Hi @jordy1113 : this is an interesting question! I think it might be useful to step back for a minute and see where all this is coming from, rather than just blindly substituting one equation into another. For any constituent of the "perfect" (largely isotropic & homogenous) "fluid" that we consider to be permeating the Universe, we can write its equation of state as
$$P = w \rho $$
Where $P$ is the pressure of this fluid constituent, and $\rho$ is its density (if we take $c = 1$, then $\rho$ is the energy density). Again, these quantities could describe any individual constituent, whether it be, matter, radiation, or dark energy. Now consider at time $t$, (when the scale factor was $a(t)$), any finite volume $V$ in the Universe. It has internal energy (due to this constituent) of $U = \rho V$. We can consider it to be expanding adiabatically*, so that
$$dU = -P dV $$
Using just the above two equations, you can derive the following first-order differential equation for $\rho(a)$, which is the variation of our constituent's energy density with scale factor.
$$\frac{d\rho}{da} + \frac{3}{a}\rho(1+w) = 0 $$
I strongly encourage you to derive this ODE for yourself. Hint: from the definition of the scale factor, the volume is just given by: $V = V_0a^3$, where $V_0$ is the volume of our region now (at the present day).

*Note that the "adiabatic expansion" argument is a bit hokey, but it does give the right answer. A more rigorous GR-like way to derive this ODE is to consider that the "covariant derivative" of the stress-energy tensor must equal 0, for a perfect fluid. See e.g. equation 2.55 of Modern Cosmology by Scott Dodelson.

You can solve this ODE by method of integrating factors (or whatever) to find that the variation of density with scale factor for any constituent is given by:
$$\boxed{\rho(a)=\rho_0a^{-3(1+w)}}$$
where $\rho_0 = \rho(a=1)$ is the density at the present day.

For matter (baryonic or dark), $w = 0$, giving us a $\rho_m(a) = \rho_m^0 a^{-3}$ dependence as expected, since the number density of matter particles in any given volume just dilutes with the expansion. Here $\rho^0_m$ is just the present-day matter density, and I've just shifted the "naught" from subscript to superscript (like in your notes above) to make room for a subscript telling you what constituent we're dealing with.
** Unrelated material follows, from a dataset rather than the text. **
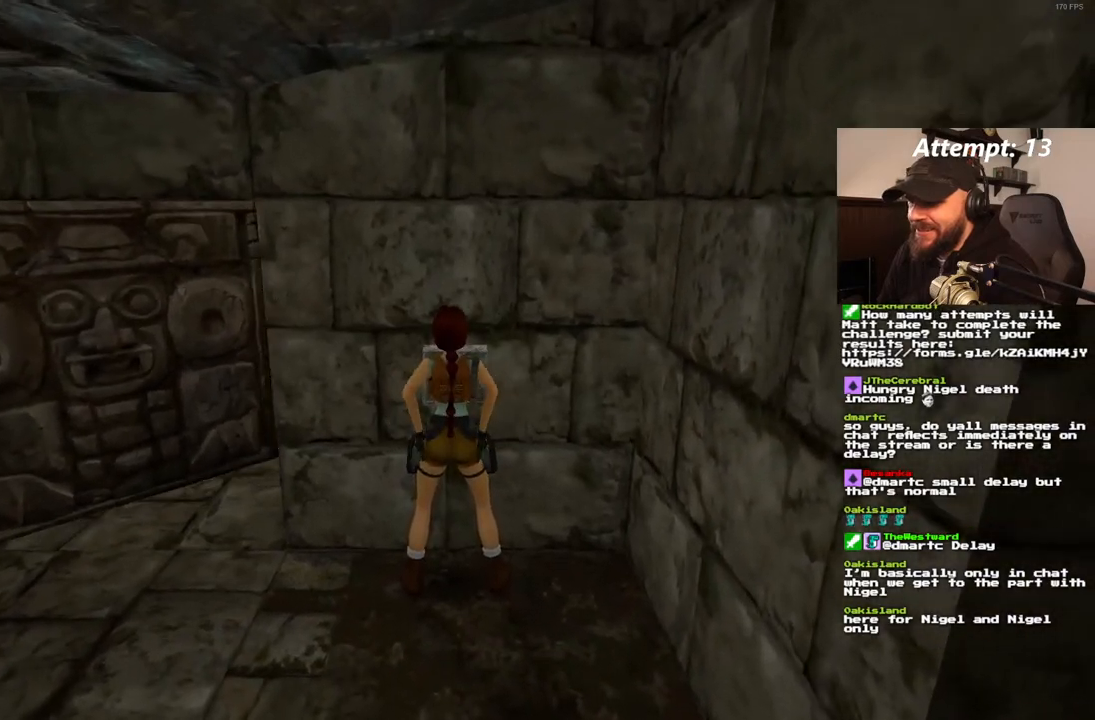
{"dt_ms": 500, "buttons": ["DPAD_RIGHT"], "left_stick": "center", "right_stick": "center", "events": [[467, "DPAD_RIGHT", "down"]]}
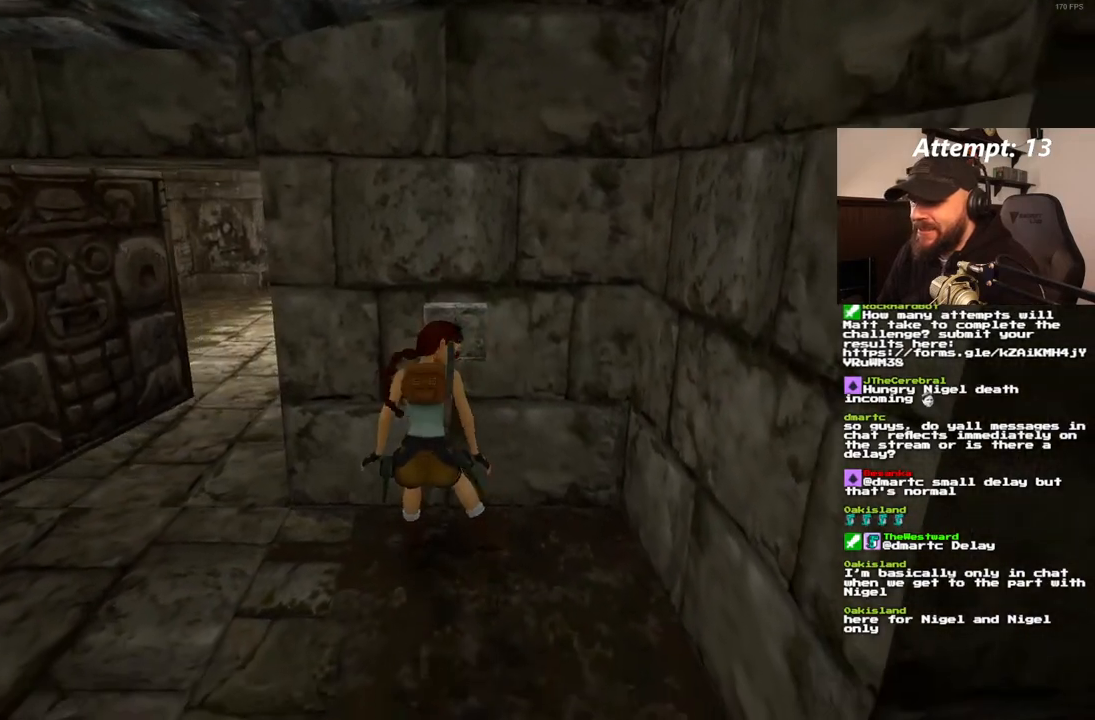
{"dt_ms": 500, "buttons": ["DPAD_RIGHT"], "left_stick": "center", "right_stick": "center", "events": []}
For radiation (specifically for an isotropic blackbody radiation field), it can be shown that the relation between radiation pressure and energy density is given by $w = 1/3$, leading to a $\rho_r = \rho_r^0a^{-4}$ dependence: again this as expected, because number density of photons in a given volume dilutes as $a^{-3}$, but then energy per photon decreases by a further factor $a^{-1}$ due to increase of photon wavelength linearly with $a$ (cosmological redshift).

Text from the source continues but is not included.